Meet West Coast Wild Scallops’…
Melissa and Joel Collier, and their two children, Cora and Caleb who live in Courtenay, on Vancouver Island. Joel is a fourth-generation fisher and they harvest swimming scallops, spot prawns, and salmon—chinook, pink, coho, sockeye, chum—by troll.
What’s your favourite seafood fact?
Pink and spiny scallops, aka swimming scallops, actually swim. All scallops swim but most just skirt along the ocean floor. Swimming scallops earned their nickname because they swim up into the water column and they look like swimming Pac Man or chattering dentures! Scallops typically congregate and many divers have talked about swimming along when all of a sudden, the entire ocean floor appears to swim up and around them.
What’s the best thing about your job?
Best office in the world.... most days!
What do you listen to at work?
The sound of bells ringing.

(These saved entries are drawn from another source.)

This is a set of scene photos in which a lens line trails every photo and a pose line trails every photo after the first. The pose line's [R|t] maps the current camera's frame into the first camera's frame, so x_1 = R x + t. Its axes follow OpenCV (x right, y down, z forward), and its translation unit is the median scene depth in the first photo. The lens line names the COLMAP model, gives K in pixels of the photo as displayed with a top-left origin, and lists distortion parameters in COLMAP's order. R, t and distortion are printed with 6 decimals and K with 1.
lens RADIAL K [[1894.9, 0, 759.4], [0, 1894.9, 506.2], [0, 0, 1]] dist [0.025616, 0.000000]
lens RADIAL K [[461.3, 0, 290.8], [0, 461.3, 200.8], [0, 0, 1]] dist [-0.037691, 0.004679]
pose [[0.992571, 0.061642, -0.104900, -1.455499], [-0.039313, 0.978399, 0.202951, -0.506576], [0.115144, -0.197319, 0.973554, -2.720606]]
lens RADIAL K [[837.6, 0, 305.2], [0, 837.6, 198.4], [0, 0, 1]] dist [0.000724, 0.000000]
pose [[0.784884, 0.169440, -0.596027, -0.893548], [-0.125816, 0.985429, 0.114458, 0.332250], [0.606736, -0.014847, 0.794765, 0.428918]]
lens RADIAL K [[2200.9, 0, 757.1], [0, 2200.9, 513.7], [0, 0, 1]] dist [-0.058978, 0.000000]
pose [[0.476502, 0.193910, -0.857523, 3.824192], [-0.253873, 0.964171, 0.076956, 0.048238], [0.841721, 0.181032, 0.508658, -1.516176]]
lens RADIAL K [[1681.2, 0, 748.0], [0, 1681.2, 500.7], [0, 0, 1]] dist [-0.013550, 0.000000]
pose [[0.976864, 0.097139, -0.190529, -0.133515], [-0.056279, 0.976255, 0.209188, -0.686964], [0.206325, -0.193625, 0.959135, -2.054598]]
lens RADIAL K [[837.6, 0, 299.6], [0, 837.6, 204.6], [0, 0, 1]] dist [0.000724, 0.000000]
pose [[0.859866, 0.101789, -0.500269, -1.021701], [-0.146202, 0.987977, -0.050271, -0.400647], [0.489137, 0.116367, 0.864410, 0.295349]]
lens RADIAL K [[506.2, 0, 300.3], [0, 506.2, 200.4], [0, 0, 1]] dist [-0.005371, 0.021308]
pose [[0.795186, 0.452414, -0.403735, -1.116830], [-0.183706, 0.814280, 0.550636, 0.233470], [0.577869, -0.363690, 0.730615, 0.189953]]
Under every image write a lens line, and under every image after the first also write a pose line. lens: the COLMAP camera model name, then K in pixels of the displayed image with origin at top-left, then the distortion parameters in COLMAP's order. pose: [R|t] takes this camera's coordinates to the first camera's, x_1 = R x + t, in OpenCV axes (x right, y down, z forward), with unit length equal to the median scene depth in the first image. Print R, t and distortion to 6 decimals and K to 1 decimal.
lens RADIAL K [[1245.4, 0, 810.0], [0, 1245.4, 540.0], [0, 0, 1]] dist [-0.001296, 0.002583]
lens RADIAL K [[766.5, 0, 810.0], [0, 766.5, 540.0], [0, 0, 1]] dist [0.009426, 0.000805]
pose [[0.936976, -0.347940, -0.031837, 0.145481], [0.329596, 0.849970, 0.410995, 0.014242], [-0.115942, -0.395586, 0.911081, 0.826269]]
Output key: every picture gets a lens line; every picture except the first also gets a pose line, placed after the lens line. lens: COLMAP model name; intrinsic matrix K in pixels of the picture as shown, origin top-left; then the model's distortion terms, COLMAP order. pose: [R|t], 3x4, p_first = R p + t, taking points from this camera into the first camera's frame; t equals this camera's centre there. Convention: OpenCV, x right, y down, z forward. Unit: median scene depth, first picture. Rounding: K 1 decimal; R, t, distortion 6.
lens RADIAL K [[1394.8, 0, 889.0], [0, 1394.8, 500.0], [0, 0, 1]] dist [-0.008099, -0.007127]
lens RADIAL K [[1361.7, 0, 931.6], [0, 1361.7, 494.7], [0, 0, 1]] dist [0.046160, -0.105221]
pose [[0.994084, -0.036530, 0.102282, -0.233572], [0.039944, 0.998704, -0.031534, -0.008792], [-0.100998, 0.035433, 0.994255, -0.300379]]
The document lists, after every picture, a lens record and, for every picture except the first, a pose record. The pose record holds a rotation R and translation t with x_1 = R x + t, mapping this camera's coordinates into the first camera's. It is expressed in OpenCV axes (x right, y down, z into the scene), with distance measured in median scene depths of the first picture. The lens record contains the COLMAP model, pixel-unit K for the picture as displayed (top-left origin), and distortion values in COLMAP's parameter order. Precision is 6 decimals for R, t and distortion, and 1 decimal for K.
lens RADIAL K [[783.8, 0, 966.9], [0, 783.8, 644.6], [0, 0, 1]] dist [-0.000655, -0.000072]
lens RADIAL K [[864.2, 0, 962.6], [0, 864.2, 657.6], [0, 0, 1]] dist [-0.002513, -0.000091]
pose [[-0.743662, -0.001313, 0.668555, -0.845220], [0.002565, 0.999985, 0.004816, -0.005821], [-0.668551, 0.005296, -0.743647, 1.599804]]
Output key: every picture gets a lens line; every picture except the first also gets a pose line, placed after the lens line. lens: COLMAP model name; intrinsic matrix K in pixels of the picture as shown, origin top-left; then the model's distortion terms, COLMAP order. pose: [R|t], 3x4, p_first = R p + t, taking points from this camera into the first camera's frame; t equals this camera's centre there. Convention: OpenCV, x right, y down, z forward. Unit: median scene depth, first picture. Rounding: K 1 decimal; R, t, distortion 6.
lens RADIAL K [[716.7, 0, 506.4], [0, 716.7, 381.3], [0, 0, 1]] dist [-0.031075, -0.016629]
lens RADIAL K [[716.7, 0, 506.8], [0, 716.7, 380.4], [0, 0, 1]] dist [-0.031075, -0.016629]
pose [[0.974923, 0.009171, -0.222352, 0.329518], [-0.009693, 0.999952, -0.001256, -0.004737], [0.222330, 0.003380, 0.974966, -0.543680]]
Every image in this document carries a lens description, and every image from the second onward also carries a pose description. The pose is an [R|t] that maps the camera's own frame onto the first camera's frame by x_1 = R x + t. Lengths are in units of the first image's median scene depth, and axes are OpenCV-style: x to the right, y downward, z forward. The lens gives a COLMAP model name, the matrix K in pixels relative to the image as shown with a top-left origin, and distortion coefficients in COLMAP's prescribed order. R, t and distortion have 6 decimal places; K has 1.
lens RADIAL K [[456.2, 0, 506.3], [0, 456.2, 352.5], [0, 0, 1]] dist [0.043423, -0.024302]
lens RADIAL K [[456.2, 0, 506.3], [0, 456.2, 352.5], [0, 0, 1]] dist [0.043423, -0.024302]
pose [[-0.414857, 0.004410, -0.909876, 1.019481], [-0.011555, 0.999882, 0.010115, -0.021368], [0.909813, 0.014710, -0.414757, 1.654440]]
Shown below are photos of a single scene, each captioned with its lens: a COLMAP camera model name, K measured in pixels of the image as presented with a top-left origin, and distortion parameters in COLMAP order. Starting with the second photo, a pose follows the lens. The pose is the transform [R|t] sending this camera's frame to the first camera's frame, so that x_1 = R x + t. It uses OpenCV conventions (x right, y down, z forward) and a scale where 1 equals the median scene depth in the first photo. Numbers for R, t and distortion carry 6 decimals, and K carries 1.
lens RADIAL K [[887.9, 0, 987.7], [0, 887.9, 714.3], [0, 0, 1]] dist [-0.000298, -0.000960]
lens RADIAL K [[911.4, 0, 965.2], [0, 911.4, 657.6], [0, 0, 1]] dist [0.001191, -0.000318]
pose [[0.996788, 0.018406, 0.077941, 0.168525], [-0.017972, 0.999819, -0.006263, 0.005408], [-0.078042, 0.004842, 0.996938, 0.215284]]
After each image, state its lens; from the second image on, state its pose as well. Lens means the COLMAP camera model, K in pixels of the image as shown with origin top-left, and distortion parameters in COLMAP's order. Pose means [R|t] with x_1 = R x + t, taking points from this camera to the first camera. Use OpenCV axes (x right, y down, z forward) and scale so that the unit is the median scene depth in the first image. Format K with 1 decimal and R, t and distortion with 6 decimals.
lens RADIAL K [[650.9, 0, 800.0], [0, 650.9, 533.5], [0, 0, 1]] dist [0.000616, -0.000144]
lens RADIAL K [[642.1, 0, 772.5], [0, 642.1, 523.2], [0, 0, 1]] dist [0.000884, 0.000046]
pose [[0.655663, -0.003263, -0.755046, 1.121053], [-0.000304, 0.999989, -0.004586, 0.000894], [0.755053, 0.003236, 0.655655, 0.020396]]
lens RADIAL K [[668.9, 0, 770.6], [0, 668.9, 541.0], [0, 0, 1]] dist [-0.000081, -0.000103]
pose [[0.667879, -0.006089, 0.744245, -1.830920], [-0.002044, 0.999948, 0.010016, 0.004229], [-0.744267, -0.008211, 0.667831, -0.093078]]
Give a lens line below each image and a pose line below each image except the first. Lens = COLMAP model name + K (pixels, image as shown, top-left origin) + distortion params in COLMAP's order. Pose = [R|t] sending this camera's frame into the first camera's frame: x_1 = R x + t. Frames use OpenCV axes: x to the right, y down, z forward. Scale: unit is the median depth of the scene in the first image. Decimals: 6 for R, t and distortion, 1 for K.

When the salmon hit our lines, the bells on the stay wires ring.
What’s the most important thing about sustainable harvesting for you?
Protection of the resource comes first. We need fish to be fishers. I want to fish tomorrow, next year, several years from now, and I want our kids to become fishers if they choose to. They would be 5th generation fishers.
What should everyone know about scallops?
Scallops aren't just chunks of white meat floating around in the ocean! You would be surprised at how many people think that, but they come in a shell and there is more in there than just the white meat and it all tastes good.